In the lead up to the last Star Wars movie, Weekly Standard online editor Jonathan Last took his magazine over to the dark side.
The Empire may be a dictatorship, Last wrote, but it's "a dictatorship people can do business with. They collect taxes and patrol the skies. They try to stop organized crime...The Empire has virtually no effect on the daily life of the average, law-abiding citizen."
Last went on to explain that imperial ruler Darth Sidious/Emperor Palpatine "is a dictator — but a relatively benign one, like Pinochet." Last's column was written tongue-in-cheek — I think. But, in post-Patriot Act America, I hope his ideas stay far, far away from Capitol Hill.
No cultural icon can exist without someone trying to stuff it into a political ideology. The Star Wars saga, the greatest pop culture icon of the last three decades, is no exception. Fan Web sites have buzzed for years over whether Sith patsies Nute Gunray and Lott Dodd symbolize Newt Gingrich and Trent Lott. Palpatine's dissolution of the Senate in favor of imperial rule has been compared to Julius Caesar's marginalization of the Roman Senate, Hitler's power-grab as chancellor, and FDR's court-packing scheme and creation of the imperial presidency.
Creator George Lucas admits that his tale of a republic succumbing to dictatorship is colored by his observations of the Nixon administration and, more recently, the post-9/11 Bush administration. Fear, his Jedi often say, leads to the Dark Side; public fears, Episodes I–III suggest, can lead to the concentration of power in the hands of politicians and the erosion of democracy into authoritarianism.
Some observers of the politics of Star Wars sharply criticize parts of Lucas's tale.

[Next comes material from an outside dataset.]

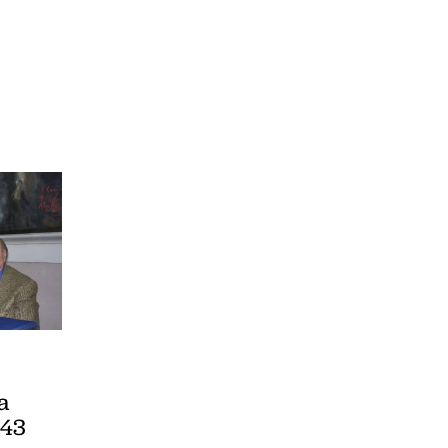
a
943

Following the release of "Episode II: Attack of the Clones," the Objectivist Center's Ed Hudgins fired off an op-ed criticizing the film for showing Palpatine and the Sith forming an alliance of convenience with traders (the Trade Federation), bankers (the Banking Clan), unions (the Commerce Guilds), and corporations (the Corporate Alliance).
"That's about as obvious a slap at business as you'll get," Hudgins bristled. "Lucas the liberal sees economic power as a danger, and fails to realize that it is political power, even in the hands of a republican government, that corrupts commerce and society."
But classical liberals can just as easily argue the Force is on the side of free markets and limited government. What characterizes an empire is a central government's expansion of its control over social, political and economic institutions. With due respect to Hudgins, no student of public choice theory can look agreeably on a politician-orchestrated cartelization of unions, investors and firms. Nationalized industries, mercantilism, restricted trade — all are the work of the Galactic Empire of Episodes IV–VI (not to mention many empires in this corner of our galaxy).
And just think about the taxes necessary to keep the Empire functioning, the storm troopers fed and the star destroyers and Death Star flying. In a scene later cut from Episode IV, Rebel pilot Biggs uses the tax angle to encourage Luke to leave his Uncle Owen's farm and join the Alliance: "What good is all your uncle's work if it's taken over by the Empire?" Biggs asks. "It won't be long before your uncle is merely a tenant, slaving for the greater glory of the Empire."
By and large, the rebellion's supporters were ordinary people who wanted self-determination, republican government, and free enterprise in place of the Galactic Empire's oppression, economic controls, and high taxes. They called it the Dark Side for a reason.
Thomas A. Firey is managing editor of the Cato Institute’s Regulation magazine.